4. Eine Vorschussklage hemmt die Verjährung auch hinsichtlich nicht eingeklagter Beträge. Ein den Vorschussanspruch zusprechendes Urteil enthält regelmäßig die Feststellung, dass der Auftragnehmer verpflichtet ist, die gesamten Mängelbeseitigungskosten (d.h. auch die den geforderten bzw. gezahlten Vorschuss übersteigenden Ersatzvornahmekosten) zu zahlen. Etwas anderes gilt nur dann, wenn der Kläger aus anderen Gründen als der fehlenden bzw. unzureichenden Gewissheit über die Mängelbeseitigungskosten die Klage beschränkt, z.B. wenn er den Auftragnehmer nur für verpflichtet hält, (etwa wegen eines Mitverschuldens o.ä.) eine Quote der Mängelbeseitigungskosten als Vorschuss zu zahlen.

5. Auch neben einer bezifferten Kostenvorschussklage ist ein Feststellungsantrag zulässig, der die Verjährung ebenfalls hemmt.

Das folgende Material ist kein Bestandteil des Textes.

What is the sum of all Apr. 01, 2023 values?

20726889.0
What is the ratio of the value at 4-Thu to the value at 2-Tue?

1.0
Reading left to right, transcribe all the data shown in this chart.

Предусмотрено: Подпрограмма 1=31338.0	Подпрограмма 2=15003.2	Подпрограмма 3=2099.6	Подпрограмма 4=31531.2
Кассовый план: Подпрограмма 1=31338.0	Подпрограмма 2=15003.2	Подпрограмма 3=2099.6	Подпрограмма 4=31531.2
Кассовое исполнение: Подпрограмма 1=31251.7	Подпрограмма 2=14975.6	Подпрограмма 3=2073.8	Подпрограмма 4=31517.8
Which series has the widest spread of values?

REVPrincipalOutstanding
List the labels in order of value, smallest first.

6. Der Anspruch gemäß § 637 Abs. 3 BGB geht auf den Geldbetrag, der die Mängelbeseitigungskosten mutmaßlich, d.h. aus der Sicht eines vernünftigen, wirtschaftlich denkenden und sachkundig beratenen Bestellers voraussichtlich abdecken wird. Die Höhe kann bei Vorliegen greifbarer Anhaltspunkte geschätzt werden Der Auftraggeber muss keine sachverständige Beratung in Anspruch nehmen oder Kostenvoranschläge einholen, um die voraussichtlichen Kosten zu substantiieren, sondern darf die Kosten laienhaft schätzen.

7. Dem Auftragnehmer obliegt - abhängig von Art und Umfang der Substantiierung der Vorschussforderung durch den Auftraggeber - ein substantiiertes Bestreiten der Einzelpositionen der Vorschussforderung.